ÖĞRETMENİM
İlk kez 24 kasım 1928 tarihinde Atatürk’ün başöğretmen ünvanını almasıyla birlikte, 1981 yılında Atatürk ‘ün doğumunun 100. Yılında kutlanmaya başlamıştır Öğretmenler günü.
Eğitim ve Öğretim hayatımıza başladığımız o günleri hatırladığımızda ilk öğretmenlerimiz bizlerin hayatında ne kadar önemliydiler değil mi? Bir çoğumuz İlk kez anne babamızdan ayrılmıştık , hiç bilmediğimiz bir yerde. Anne , babalarımız bizleri aynı yaştaki arkadaşlarımızla belki bir çoğuyla daha sonra uzun süreli dostluklar kuracağımız Okulda öğretmenlerimize emanet edip gitmişlerdi. O günleri daha dün gibi hatırlıyorum. Heyecanlı, belki biraz tedirgin ama içimde anlayamadığım bir duyguyla sınıftaki en ön sıraya oturmuştum bile. Birazdan sınıfa daha önce hiç görmediğim birisi gelmişti . Günaydın çocuklar diye başlamıştı konuşmasına. Bizlere sınıfa Öğretmen geldiği zaman ayağa kalkmamız gerektiğini söylemişti. Hepimiz Ayağa kalkmıştık. Yanıma oturan arkadaşımın isminin Emel olduğunu bile daha sonra öğrenmiştim. Emelle daha önce birbirimizi hiç görmemiştik ama ,birbirimizi çok sevmiştik birbirimize bakıp destek alıyorduk. Tenefüslere beraber çıkıyor , kantine birlikte gidiyor , oynadığımız her oyunda hiç ayrılmıyorduk . Emel ile tam 8 yıl aynı sırada oturduk. Aradan uzun yıllar geçmesine rağmen Halada görüşüyoruz. Okul yılları ne kadar önemli değil mi ? Hepimizin ne anıları vardır unutamadığı o yıllarla ilgili. Başta Gazi Mustafa Kemal Atatürk olmak üzere İlkokul öğretmenim Muzaffer Ersoy ve tüm öğretmenlerimin , öğretmen adaylarının öğretmenler gününü kutluyorum. Bu arada Muzaffer öğretmenimle de hala görüşüyorum. Emekli şimdi kendisi, her görüştüğümüzde hala gözleri dolu dolu olur ve o günleri çok özlediğini söylerken çocuklarım diye bahseder hep öğrencilerinden. Öğretmenlerimiz bizlere sadece okuma yazmayı öğretmiyorlar, hayal kurmayı, hayvanları, insanları ve doğayı sevmeyi , küçüklerimizi korumayı, büyüklerimize saygı duymayı, güzel konuşmayı, oturmayı, kalkmayı, , gülmeyi, sevinmeyi ağlamayı, paylaşmayı ve başarılı olmayı ,aynı zamanda hayatımızın her döneminde bizi biz yapan vicdani duygularımızı ve değerlerimizin öneminide onlardan öğrenmedik mi?

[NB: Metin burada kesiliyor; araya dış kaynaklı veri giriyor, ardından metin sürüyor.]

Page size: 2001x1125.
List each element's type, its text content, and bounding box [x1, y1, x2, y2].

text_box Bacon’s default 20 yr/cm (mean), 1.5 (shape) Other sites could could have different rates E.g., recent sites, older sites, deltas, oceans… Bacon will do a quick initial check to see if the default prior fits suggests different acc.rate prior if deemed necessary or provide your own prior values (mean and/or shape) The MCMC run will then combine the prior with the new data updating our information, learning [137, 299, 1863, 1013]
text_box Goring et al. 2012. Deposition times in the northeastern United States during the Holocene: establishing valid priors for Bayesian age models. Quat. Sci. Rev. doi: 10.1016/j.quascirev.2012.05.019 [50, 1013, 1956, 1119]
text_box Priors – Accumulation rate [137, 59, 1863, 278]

Atatürk, Cumhuriyeti kurduktan sonra, Eğitim ve Öğretime çok önem vermiştir. Herkesin okuma yazma öğrenmesi için Türk alfabesinin kabul edilmesinden sonrada köy , kasaba demeden karış karış ülkemizi gezmiş ve Cumhuriyetimizin temellerini, geleceğimiz olan çocuklarımıza aydın bir gelecek bırakmak için gece gündüz demeden çalışmıştır. Ülkemizin geleceğini inşa eden çocuklarımızı ve onları yetiştiren öğretmenlerimiz , çağdaş, demokratik ve laik eğitim çizgilerimizde yürüyen sizlerin emeklerini anlatmak öyle birkaç satıra sığmaz.

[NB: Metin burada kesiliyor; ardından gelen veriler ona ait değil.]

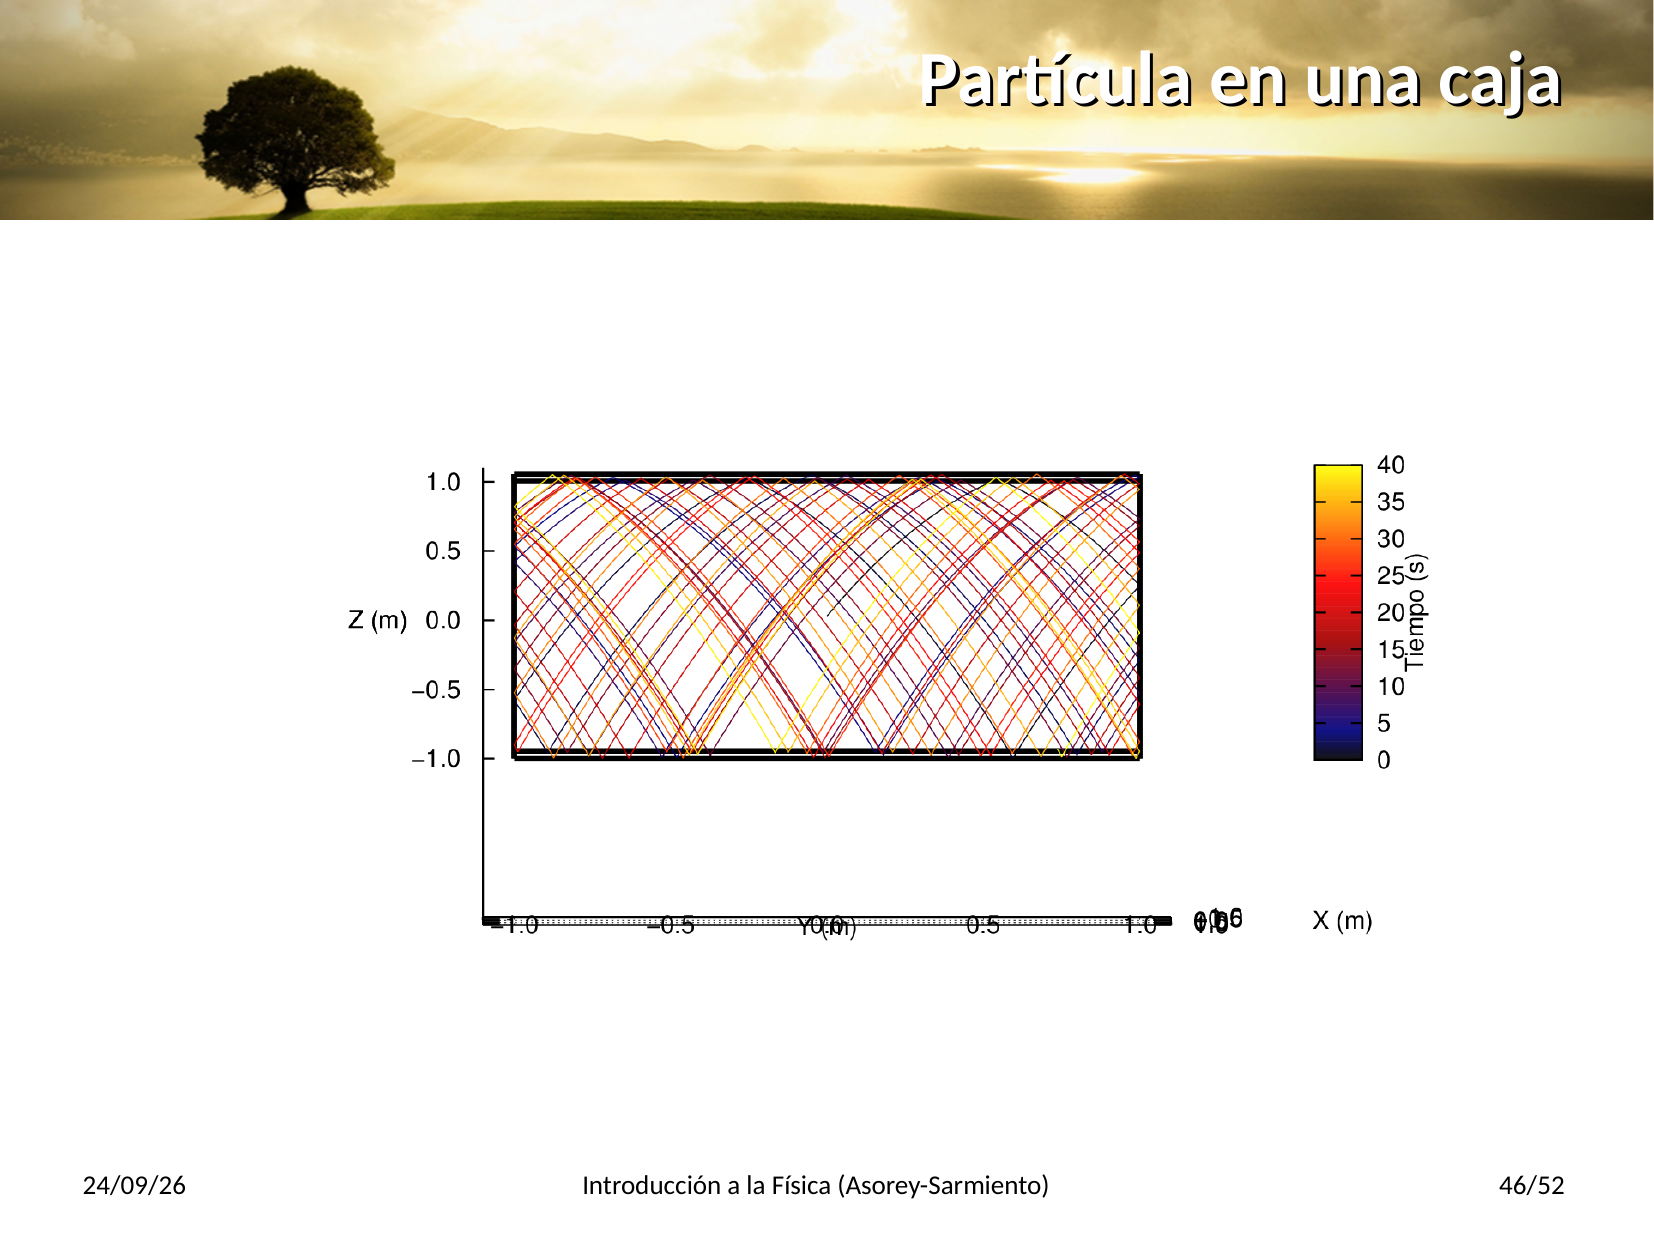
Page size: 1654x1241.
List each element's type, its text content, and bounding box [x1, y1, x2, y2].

picture [183, 254, 1470, 1156]
title Partícula en una caja [75, 19, 1564, 151]
picture [0, 0, 1654, 220]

“Dünyanın her tarafında öğretmenler, insan topluluğunun en fedakar ve saygıdeğer unsurlarıdır” sözü Başöğretmenimizin sözlerinden sadece bir tanesidir .
Bu 24 kasımda da Başöğretmenimiz Gazi Mustafa Kemali ve daha nice fedakar öğretmenlerimizi saygıyla anıyorum.